X-Men ’92 #2
By Chris Sims, Chad Bowers, Scott Koblish and Matt Milla
One of the great things about these Battleworld issues is that we can see characters from different time periods interact with characters that weren’t around. X-Men ’92 is throwing Cassandra Nova at the beloved lineup of heroes. Even though some of these characters were around to fight her in Grant Morrison’s run, there is something about this team and their costumes that makes it feel new and different. As we look at issue #2, we’ll see if we get a different set of results.
Chris Sims and Chad Bowers are obviously fans of the X-Men. The way they portray the characters in this series should be proof enough. This book is filled with throwbacks and an homage to classic storylines and moments from the mutants’ history. Cassandra Nova going into the character’s minds and picking them apart and deciding if they fit her scheme was a pretty cool way to go about the issue. Sims and Bowers continue to allow Jubilee to be comic relief, right down to her playing an X-Men game that has Dazzler, but not Jubilee. It’s also nice to see the ragtag group of rejects that Cassandra Nova doesn’t use. Characters like Chamber and Maggot are seen, which is great because they are often forgotten.
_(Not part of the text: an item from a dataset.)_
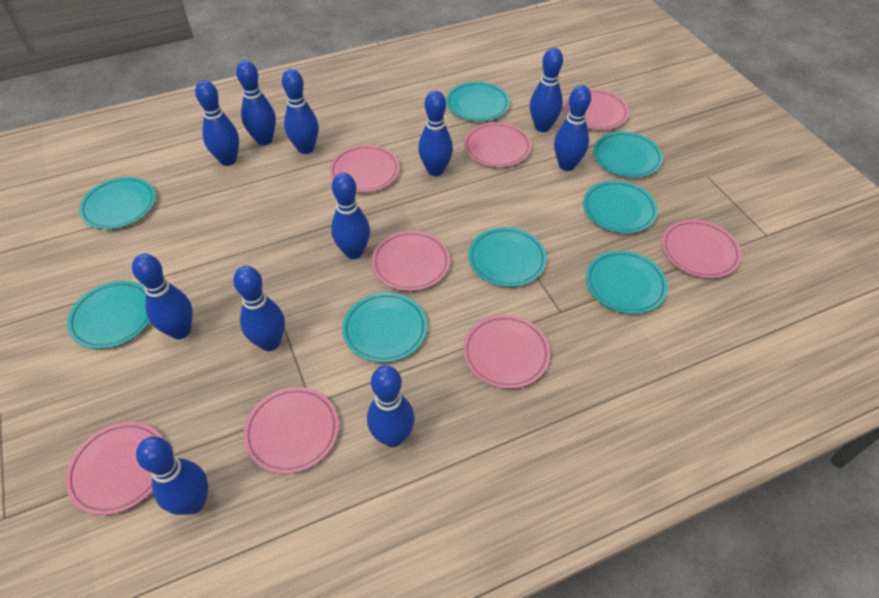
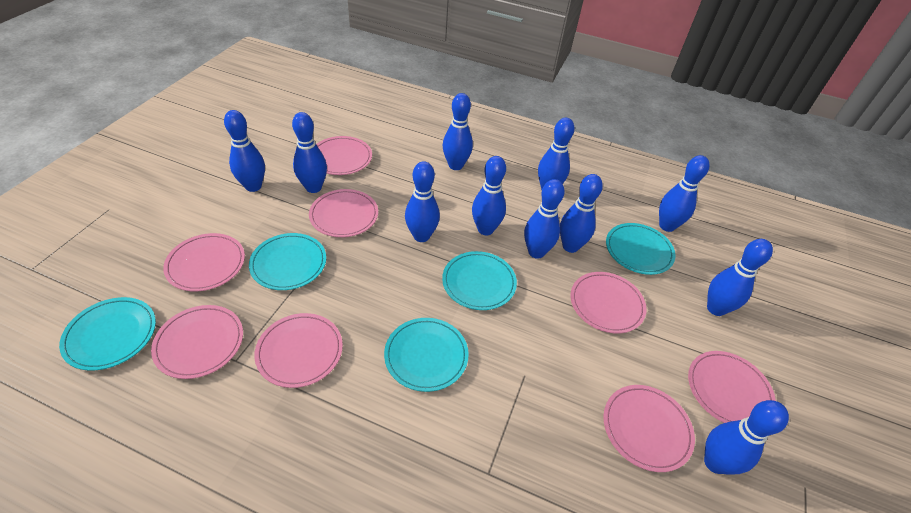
turquoise plate: [67,281,150,349] [79,177,156,229] [342,292,427,363] [446,82,510,121] [468,227,547,287] [583,181,658,233] [586,251,668,314] [593,132,663,178] = 8 -> [59,297,156,371] [249,233,326,290] [384,318,469,392] [442,251,517,310] [606,223,676,275] = 5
Bowers and Sims also play up the Jubilee and Chamber friendship, which could possibly be foreshadowing for Generation-X.
The pencils this issue art tackled by Scott Koblish with colors by Matt Milla. The art is a weak point for the issue. It’s serviceable, but there are many problems with some panels. In too many panels there are characters with misshapen faces or other body parts. At several points in the book there are characters that seem like small children. They just don’t seem to look like adults and all their features are very tiny. Koblish does have some decent panels in this issue though. There is a throw back to Wolverine coming out of the sewage water from the Hellfire Club arc, which looks pretty good. As Jubilee is introduced to the Rej-X, Koblish does a nice job of drawing many of the characters in that panel. The colors by Matt Milla were very good as usual. His colors were a bright spot for the art department this issue. Milla is effective in capturing the bright colors of the 90’s and making them look good again.
This was a well written issue, but the art hinders it from being better. Chris Sims and Chad Bowers have proven they can handle these characters and handle them well. Scott Koblish seemed like he may have been rushed this issue, but there is some room for improvement with the pencils. Overall this continues to be a fun ride down nostalgia lane.